Pybites Logo

Hash sql statements

Level: Intermediate (score: 3)

In this Bite you are going to implement a simple (and not 100% correct) hashing function for Structured Query Language (SQL) queries. You don't have to know anything about SQL to solve this Bite, but you can find a very nice introduction here. To understand the context, you only need to know that SQL is used to query data from a database. So an SQL query tells the database which data to return.

Look at this beautiful SQL Query:

select Candidate, Election_year, sum(Total_$), count(*)
from combined_party_data
where Election_year = 2016
group by Candidate, Election_year
having count(*) > 80
order by count(*) DESC;

If you are not familiar with SQL, which, again, is totally fine, this query pulls data from a combined_party_data table that shows the campaign spending totals per candidate in the 2016 election year, but only for those candidates with more than over 80 spending positions.

Consider that you are writing some kind of framework, library or package where the user can enter/execute such SQL queries. You want to be clever and avoid fetching identical data from the database twice. So your first idea is to store each SQL query and check if such a query was run previously. However, different users (and even the same user over time) can write the same SQL query slightly differently. For example, the keywords like SELECT and WHERE are not case-sensitive and thus not required to be in lower case or upper case. And the order of fields that get selected could be changed, resulting in a dataset with the same columns but in different order. So you need another approach than just to store the plain query text. 

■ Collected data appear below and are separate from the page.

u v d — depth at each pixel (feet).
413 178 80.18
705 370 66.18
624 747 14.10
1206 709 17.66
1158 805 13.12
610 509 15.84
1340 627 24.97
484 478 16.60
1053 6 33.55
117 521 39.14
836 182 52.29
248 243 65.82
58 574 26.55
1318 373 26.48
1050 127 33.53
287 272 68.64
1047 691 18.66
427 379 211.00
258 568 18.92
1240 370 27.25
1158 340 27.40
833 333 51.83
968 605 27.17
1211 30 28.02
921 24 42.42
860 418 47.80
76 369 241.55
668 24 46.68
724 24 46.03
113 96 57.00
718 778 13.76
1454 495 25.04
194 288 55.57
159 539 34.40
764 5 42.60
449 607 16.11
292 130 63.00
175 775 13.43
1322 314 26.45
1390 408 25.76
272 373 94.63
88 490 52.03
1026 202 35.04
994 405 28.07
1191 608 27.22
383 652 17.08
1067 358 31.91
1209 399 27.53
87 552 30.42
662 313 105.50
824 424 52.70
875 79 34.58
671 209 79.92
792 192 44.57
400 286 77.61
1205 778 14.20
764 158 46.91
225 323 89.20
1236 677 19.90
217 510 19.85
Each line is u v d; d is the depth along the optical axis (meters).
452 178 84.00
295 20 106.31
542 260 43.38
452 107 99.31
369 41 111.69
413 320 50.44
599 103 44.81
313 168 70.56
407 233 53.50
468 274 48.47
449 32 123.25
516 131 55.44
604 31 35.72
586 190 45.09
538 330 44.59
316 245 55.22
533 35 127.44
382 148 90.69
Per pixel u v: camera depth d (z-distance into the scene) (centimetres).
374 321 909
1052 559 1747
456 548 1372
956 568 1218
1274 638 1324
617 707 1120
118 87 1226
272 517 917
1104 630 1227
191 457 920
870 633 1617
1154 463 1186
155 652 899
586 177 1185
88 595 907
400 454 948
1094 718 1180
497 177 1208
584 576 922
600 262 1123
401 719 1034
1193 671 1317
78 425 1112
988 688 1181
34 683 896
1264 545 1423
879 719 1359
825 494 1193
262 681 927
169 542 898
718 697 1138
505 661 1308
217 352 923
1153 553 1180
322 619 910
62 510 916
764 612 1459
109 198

Your next idea is to hash the query, that is you map an arbitrary SQL query string to a fixed-size value. Whenever the user enters a new query, you can check its hash value against a list of already processed queries and their hash values. If there is a match, you have run this query earlier and you can return the cached data instead of asking the database to do the work again.

So what you want to achieve is something like this:

query = """select Candidate, Election_year, sum(Total_$), count(*)
    from combined_party_data
    where Election_year = 2016
    group by Candidate, Election_year
    having count(*) > 80
    order by count(*) DESC; 

print(hash_query(query))

>>> c4f2b2adf3af1cff8efddadc16d57e03

Your task

Your task in this Bite is to write the hash function for an SQL query.

Implement the function hash_query according to the function's documentation and the tests (you will find some edge cases there!).

Note: The main idea is that an SQL query should be independent of the format and case insensitive. It should not matter whether the user is writing SELECT, select or SeleCt. This might be true for the keywords of the language, but different database management systems (DBMS) handle table and column names differently. This is why this Bite is a simplified approach to the problem and we are not dealing with the full problem here. See Is SQL Case-Sensitive? for more information about the topic.

Note: There is another assumption in this Bite that is only partially correct: That the order of the different query parts does not matter. This might be true for the order of column names, when you accept that a dataset is the same no matter the order of its columns. However, the order in a GROUP BY clause does matter, for example. If you GROUP BY by two columns, the result depends on which column comes first. The main reason for ignoring the order in this Bite is to have a more robust hash function that handles queries like sets: two queries are identical if they have the same content, which means they have the same words. As I said, this is not correct in general.

Hints

- The hashlib module of the standard library might come in handy.

Keep calm and coding!